◆ Work instructions ◆
An exact, complete copy of the entries below is required, minus any pictures.

◆ Data ◆
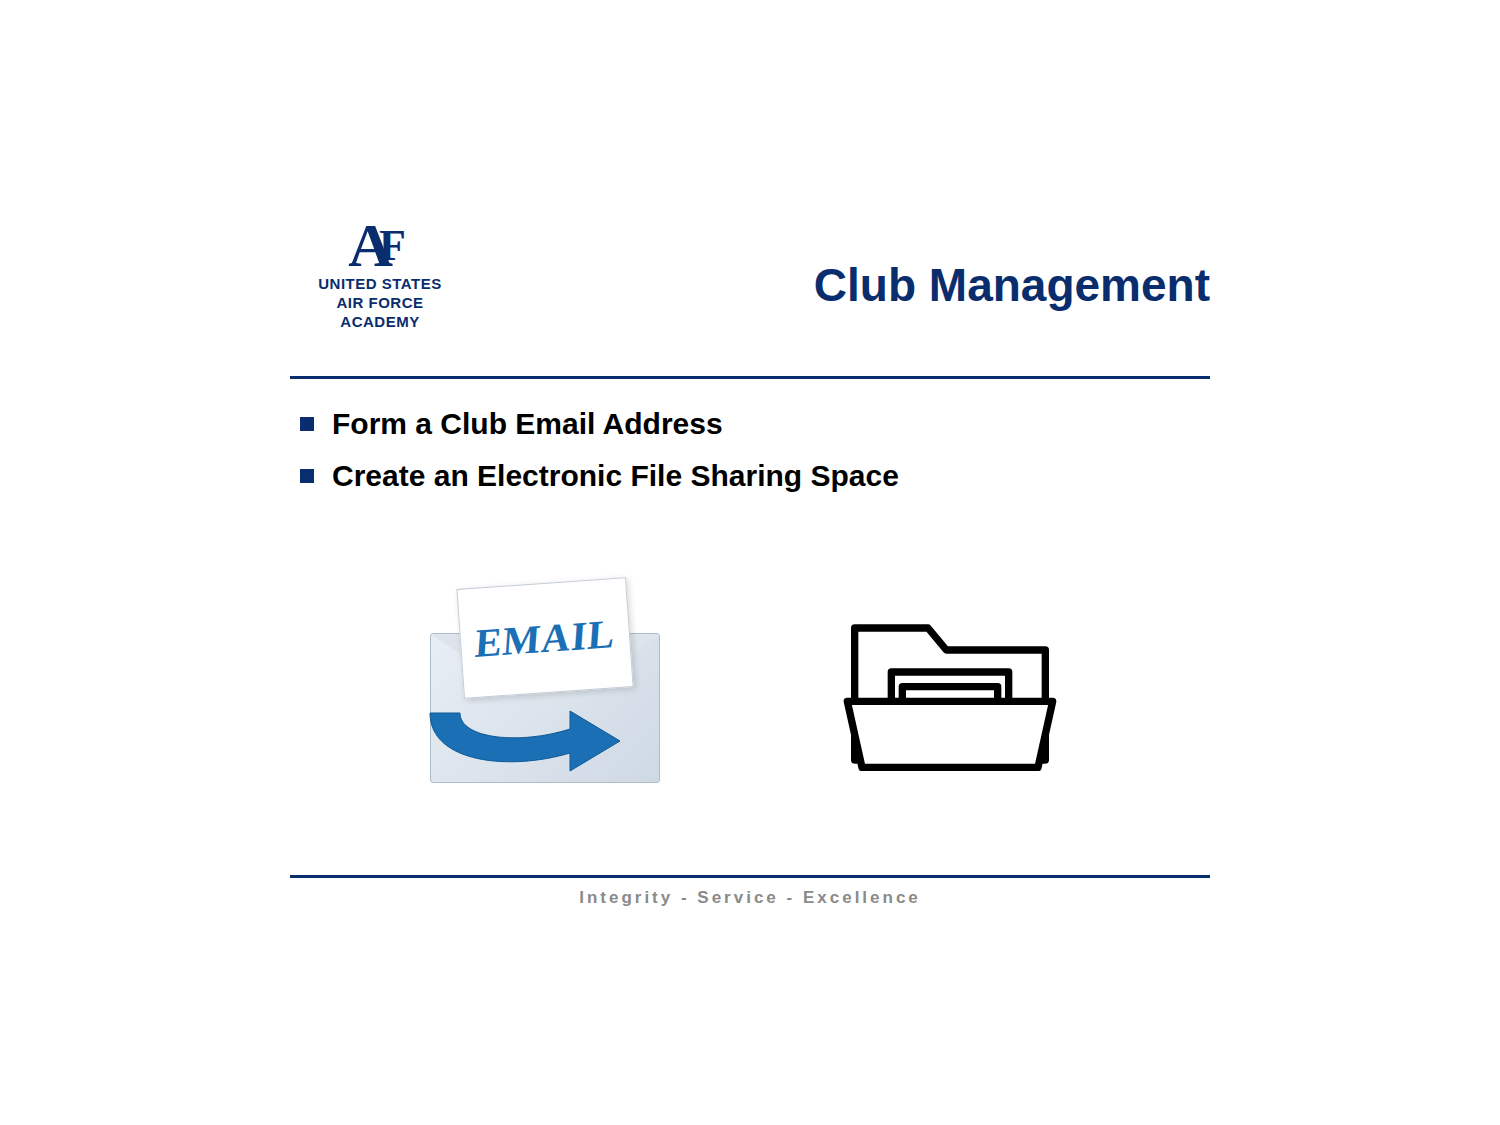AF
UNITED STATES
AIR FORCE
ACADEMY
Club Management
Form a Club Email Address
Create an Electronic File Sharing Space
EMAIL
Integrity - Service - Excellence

◆ Written answer ◆
AF
UNITED STATES
AIR FORCE
ACADEMY
Club Management
Form a Club Email Address
Create an Electronic File Sharing Space
EMAIL
Integrity - Service - Excellence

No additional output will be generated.